(Page layout parsing data)
● ● ● ● ●
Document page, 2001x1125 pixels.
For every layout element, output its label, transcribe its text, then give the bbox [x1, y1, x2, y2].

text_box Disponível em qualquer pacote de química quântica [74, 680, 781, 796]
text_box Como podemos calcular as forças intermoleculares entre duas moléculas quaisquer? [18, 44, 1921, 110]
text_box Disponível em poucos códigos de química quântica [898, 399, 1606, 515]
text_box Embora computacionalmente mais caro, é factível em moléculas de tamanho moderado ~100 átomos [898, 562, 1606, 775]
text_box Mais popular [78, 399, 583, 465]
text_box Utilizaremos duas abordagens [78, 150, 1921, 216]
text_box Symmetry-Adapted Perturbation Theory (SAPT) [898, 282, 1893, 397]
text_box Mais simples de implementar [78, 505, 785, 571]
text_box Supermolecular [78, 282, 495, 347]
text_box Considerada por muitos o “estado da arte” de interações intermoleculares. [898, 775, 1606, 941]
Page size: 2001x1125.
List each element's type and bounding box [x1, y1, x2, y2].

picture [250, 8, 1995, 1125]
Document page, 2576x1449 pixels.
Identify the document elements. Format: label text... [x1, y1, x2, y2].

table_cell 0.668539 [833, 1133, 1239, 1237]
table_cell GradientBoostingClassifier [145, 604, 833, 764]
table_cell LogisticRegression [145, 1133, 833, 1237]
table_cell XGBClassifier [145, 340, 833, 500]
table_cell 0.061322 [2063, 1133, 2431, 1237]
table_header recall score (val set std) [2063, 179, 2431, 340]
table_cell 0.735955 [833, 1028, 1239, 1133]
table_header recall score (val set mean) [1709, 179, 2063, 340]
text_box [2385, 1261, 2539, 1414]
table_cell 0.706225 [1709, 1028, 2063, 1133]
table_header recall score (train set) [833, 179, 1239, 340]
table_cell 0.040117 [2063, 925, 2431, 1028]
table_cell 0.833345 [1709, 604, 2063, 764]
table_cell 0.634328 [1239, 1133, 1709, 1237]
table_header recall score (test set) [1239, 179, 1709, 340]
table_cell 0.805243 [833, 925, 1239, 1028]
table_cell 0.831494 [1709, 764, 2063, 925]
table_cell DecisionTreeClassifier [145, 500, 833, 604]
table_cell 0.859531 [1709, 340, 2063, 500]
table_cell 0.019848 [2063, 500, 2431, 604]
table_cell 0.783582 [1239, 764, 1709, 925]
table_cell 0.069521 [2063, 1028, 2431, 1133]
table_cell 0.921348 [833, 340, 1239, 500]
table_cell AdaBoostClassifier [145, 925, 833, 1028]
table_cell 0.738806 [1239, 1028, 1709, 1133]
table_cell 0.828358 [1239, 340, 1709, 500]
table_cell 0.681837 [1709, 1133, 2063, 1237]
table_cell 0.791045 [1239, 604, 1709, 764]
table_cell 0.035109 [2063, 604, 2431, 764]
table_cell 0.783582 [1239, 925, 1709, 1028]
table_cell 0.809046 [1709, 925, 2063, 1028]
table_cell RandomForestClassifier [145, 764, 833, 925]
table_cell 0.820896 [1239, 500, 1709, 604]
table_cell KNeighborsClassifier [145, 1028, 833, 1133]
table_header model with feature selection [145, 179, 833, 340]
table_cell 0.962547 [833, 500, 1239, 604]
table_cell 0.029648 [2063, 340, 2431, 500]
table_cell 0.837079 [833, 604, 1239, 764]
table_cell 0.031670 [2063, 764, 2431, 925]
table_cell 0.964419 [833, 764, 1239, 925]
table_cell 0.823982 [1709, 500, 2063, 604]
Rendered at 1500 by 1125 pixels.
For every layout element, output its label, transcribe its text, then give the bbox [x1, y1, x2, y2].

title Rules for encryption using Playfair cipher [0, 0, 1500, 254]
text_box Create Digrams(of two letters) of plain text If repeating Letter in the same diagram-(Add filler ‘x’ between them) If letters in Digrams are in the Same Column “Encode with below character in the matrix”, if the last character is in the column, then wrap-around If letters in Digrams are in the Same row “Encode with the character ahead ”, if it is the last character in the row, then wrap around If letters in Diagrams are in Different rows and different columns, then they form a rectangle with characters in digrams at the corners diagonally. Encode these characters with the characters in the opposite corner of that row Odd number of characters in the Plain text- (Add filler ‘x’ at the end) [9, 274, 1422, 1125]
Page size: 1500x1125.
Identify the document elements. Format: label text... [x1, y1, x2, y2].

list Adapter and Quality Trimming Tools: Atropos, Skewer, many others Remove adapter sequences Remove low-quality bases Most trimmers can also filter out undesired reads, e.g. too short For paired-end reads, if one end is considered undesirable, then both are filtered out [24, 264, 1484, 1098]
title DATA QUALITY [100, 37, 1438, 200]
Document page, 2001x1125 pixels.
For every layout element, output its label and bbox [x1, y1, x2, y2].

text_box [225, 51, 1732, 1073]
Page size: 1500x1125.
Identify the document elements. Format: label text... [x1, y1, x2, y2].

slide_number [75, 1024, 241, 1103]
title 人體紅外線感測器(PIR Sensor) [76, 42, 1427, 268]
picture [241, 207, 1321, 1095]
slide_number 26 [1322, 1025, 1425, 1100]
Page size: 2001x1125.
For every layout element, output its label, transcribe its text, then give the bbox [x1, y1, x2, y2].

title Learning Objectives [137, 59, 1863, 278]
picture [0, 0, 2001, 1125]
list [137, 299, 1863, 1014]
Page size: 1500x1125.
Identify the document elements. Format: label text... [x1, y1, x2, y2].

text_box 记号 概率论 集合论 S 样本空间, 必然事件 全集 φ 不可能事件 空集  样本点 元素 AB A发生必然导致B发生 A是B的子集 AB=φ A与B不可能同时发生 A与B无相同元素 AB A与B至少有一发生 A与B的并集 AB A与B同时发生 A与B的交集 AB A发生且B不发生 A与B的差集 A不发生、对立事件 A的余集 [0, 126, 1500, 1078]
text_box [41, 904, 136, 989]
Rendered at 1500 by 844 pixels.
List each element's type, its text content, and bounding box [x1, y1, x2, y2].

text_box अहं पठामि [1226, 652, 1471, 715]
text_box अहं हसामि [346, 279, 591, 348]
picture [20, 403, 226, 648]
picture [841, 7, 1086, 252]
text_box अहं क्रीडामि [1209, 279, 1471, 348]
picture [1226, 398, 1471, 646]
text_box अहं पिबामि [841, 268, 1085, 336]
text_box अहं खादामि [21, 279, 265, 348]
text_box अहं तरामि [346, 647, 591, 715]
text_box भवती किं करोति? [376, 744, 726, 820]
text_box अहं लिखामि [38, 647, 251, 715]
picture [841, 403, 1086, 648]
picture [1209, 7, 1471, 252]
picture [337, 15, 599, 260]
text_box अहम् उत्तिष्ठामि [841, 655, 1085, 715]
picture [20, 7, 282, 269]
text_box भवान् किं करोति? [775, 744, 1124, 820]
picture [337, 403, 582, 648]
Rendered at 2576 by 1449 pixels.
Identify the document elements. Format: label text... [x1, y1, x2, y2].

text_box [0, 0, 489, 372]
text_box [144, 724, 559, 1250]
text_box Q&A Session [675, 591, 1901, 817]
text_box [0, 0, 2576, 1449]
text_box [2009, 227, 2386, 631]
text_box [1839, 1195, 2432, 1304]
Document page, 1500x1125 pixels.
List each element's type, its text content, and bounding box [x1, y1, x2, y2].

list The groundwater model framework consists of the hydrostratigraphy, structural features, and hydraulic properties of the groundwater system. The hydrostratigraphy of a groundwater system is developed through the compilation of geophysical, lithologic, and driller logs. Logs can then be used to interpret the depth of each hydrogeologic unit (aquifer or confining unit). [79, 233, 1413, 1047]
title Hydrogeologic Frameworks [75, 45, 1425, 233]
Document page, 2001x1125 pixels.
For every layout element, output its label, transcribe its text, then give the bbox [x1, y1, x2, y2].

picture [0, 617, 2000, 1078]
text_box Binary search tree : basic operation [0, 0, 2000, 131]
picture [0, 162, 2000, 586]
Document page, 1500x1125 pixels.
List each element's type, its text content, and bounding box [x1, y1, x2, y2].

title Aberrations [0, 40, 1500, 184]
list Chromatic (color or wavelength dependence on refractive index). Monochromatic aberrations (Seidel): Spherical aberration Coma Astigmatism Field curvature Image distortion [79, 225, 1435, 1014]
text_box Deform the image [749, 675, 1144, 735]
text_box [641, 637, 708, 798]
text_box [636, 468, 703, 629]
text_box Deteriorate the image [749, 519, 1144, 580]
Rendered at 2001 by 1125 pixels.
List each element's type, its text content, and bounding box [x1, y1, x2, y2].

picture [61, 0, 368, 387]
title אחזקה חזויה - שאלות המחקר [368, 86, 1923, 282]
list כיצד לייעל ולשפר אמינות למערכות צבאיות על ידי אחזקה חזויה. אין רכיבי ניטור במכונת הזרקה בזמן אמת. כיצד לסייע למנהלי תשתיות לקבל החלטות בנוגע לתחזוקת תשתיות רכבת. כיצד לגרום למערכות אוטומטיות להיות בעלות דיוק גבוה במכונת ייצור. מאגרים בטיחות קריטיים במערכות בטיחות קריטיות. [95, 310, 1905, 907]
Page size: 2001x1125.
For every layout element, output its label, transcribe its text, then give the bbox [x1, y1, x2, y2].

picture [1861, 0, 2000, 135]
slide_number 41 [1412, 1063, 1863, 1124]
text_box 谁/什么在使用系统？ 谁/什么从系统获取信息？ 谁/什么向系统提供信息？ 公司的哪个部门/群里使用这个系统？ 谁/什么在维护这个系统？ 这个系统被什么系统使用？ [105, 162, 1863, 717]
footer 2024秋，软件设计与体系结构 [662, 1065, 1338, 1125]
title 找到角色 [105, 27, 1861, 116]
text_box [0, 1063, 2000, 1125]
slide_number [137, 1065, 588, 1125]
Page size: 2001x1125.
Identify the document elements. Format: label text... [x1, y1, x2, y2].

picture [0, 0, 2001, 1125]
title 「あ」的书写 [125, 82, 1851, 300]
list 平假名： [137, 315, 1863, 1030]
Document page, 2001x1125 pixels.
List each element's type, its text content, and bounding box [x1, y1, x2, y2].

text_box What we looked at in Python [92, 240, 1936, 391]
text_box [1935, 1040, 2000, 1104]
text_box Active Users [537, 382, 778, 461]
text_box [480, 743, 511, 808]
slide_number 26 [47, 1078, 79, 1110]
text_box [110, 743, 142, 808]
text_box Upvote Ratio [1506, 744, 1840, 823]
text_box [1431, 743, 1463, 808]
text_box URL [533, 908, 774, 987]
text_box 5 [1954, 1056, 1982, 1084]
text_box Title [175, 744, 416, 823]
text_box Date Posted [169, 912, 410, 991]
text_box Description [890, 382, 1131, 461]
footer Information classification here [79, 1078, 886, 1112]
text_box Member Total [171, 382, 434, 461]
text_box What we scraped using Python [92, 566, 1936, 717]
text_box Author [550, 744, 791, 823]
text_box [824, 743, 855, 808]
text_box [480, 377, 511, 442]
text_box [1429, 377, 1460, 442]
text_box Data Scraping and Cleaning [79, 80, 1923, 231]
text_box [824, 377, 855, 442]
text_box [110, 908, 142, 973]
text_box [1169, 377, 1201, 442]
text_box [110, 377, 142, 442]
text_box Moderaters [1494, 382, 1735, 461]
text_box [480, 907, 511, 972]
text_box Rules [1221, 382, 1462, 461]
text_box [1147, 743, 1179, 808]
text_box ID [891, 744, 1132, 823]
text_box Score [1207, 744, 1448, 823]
● ● ● ● ●
| Exercise requirements |
Count the lines in the entries that hold the word "Rendered", and give nothing but the total.

| Output |
4